**EXERCISE**
Transcribe the listing underneath, keeping each word exact and omitting the images.

+ + + +

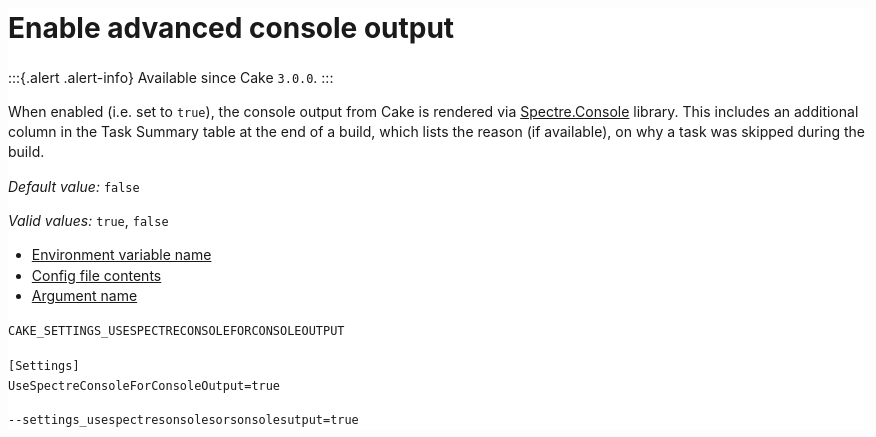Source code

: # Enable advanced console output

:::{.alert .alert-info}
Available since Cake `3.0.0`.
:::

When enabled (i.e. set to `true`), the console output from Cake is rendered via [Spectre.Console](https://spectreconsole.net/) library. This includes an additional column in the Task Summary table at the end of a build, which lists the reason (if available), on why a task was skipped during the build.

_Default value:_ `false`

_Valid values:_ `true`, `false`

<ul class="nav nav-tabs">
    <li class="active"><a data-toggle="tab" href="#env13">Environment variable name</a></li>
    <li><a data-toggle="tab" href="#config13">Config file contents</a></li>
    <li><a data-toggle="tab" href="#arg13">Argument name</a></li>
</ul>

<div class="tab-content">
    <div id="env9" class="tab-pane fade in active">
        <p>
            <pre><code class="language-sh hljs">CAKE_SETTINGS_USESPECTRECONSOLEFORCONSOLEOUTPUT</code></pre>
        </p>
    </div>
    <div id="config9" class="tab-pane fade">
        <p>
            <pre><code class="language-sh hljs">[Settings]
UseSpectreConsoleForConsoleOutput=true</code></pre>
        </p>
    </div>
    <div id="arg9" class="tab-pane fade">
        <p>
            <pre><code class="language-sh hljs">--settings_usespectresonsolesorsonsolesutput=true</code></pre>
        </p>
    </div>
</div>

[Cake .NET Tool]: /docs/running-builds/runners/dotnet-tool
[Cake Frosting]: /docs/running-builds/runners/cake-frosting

+ + + +

**RESPONSE FOR THIS EXERCISE**
Source code

: # Enable advanced console output

:::{.alert .alert-info}
Available since Cake `3.0.0`.
:::

When enabled (i.e. set to `true`), the console output from Cake is rendered via [Spectre.Console](https://spectreconsole.net/) library. This includes an additional column in the Task Summary table at the end of a build, which lists the reason (if available), on why a task was skipped during the build.

_Default value:_ `false`

_Valid values:_ `true`, `false`

<ul class="nav nav-tabs">
    <li class="active"><a data-toggle="tab" href="#env13">Environment variable name</a></li>
    <li><a data-toggle="tab" href="#config13">Config file contents</a></li>
    <li><a data-toggle="tab" href="#arg13">Argument name</a></li>
</ul>

<div class="tab-content">
    <div id="env9" class="tab-pane fade in active">
        <p>
            <pre><code class="language-sh hljs">CAKE_SETTINGS_USESPECTRECONSOLEFORCONSOLEOUTPUT</code></pre>
        </p>
    </div>
    <div id="config9" class="tab-pane fade">
        <p>
            <pre><code class="language-sh hljs">[Settings]
UseSpectreConsoleForConsoleOutput=true</code></pre>
        </p>
    </div>
    <div id="arg9" class="tab-pane fade">
        <p>
            <pre><code class="language-sh hljs">--settings_usespectresonsolesorsonsolesutput=true</code></pre>
        </p>
    </div>
</div>

[Cake .NET Tool]: /docs/running-builds/runners/dotnet-tool
[Cake Frosting]: /docs/running-builds/runners/cake-frosting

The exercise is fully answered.